Specializes in Hospital Education Coordinator.

What can they NOT perform for themselves that they were able to do earlier and what interventions can be done? For instance, can they perform all ADL's? If not, will ROM or some tool be effective in assisting them? Do you need to involve another discipline, like PT/OT? How soon would you expect the patient to be able to do that task once the intervention has taken place?

you don't start with a diagnosis and then go look for evidence. that's completely backwards. you start with evidence, then use it to make the diagnosis. how would you like it if you went to a physician and he said, "well, you've got cancer. let's go look and see what we can find that supports my diagnosis." screwy, right?:rolleyes: nursing diagnosis is no different-- assess first, then make your diagnosis. in school they ask you for "related to" (that would be "caused by" or "because he has...", in this case, the cva) and "as evidenced by" because they want to know how you reached that conclusion. after you graduate you will find that you don't need to write the "aeb" because real nurses will know why, and after awhile you won't even need the "r/t," for the same reason.

for example, if i admit a 55-year-old with diabetes and heart disease, i recall what i know about dm pathophysiology. i'm pretty sure i will probably see a constellation of nursing diagnoses related to these effects, and i will certainly assess for them-- ineffective tissue perfusion, activity intolerance, knowledge deficit, fear, altered role processes, and ineffective health management for starters. i might find readiness to improve health status, or ineffective coping, or risk for falls, too. these are all things you often see in diabetics who come in with complications. they are all things that nursing treats independently of medicine, regardless of whether a medical plan of care includes measures to ameliorate the physiological cause of some of them. but i can't put them in any individual's plan for nursing care until *i* assess for the symptoms that indicate them, the defining characteristics of each.

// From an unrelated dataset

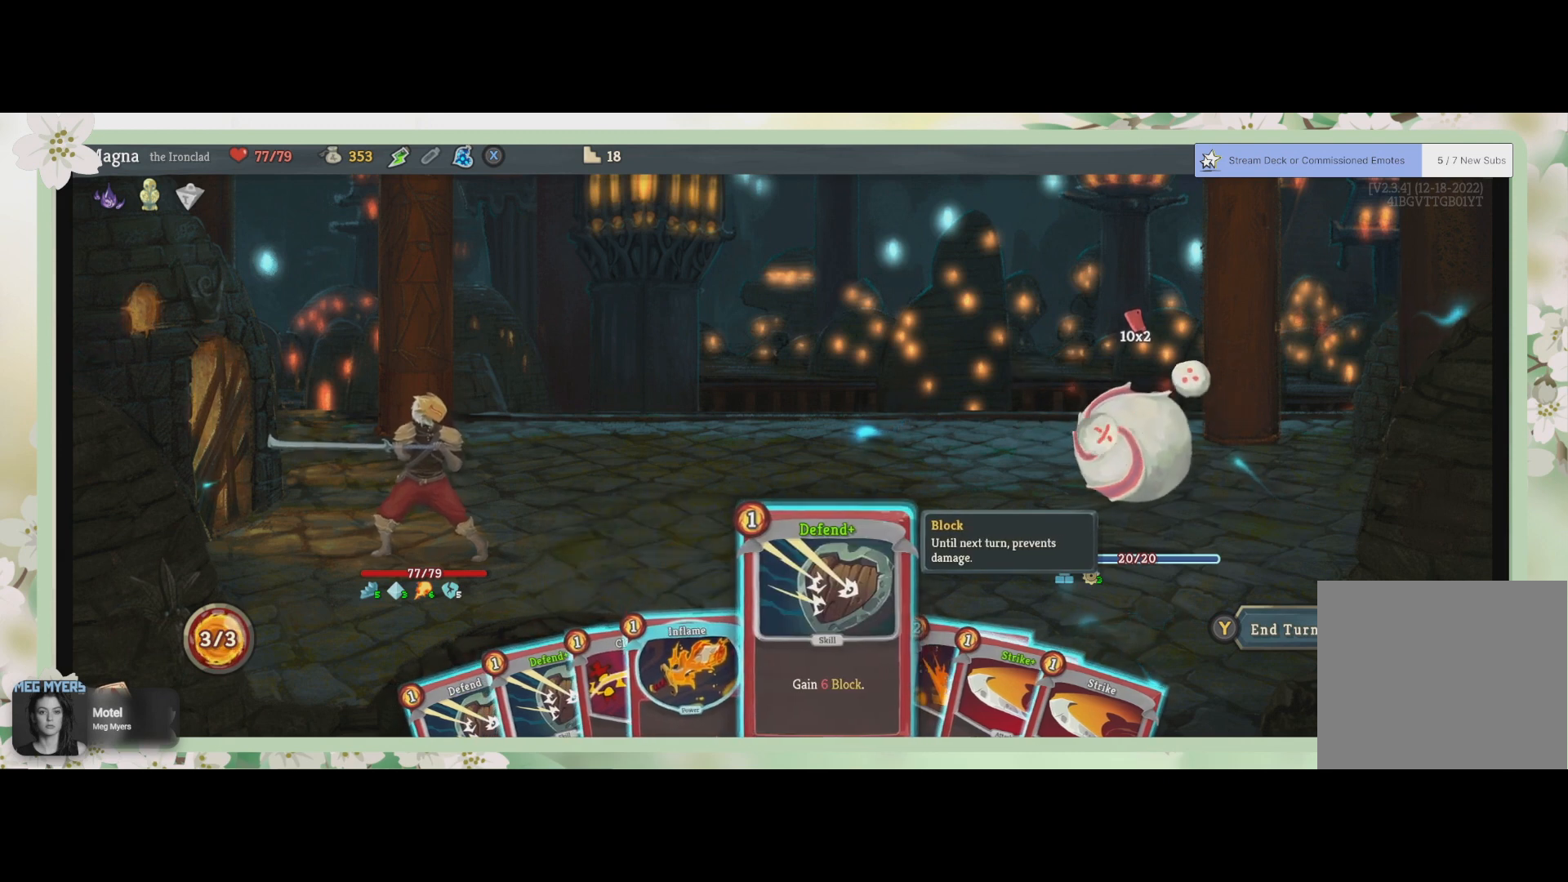
{"buttons": [], "left_stick": "center", "right_stick": "center", "events": []}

so... how did you get into this position? :idea:did you look at this patient and observe that s/he can't do things for him/herself? then you have supporting data for your diagnosis. take it from there.

This is not an actual patient. This is a case scenario...guess I should have specified that at the beginning.

The only info I have is that the patient has had a recent left-sided CVA and curently has right-sided hemiplegia and slurred speech. That's all I have to go on.

I see where you're coming from and it definitely makes sense. Were this an actual person, I would have done further assessments.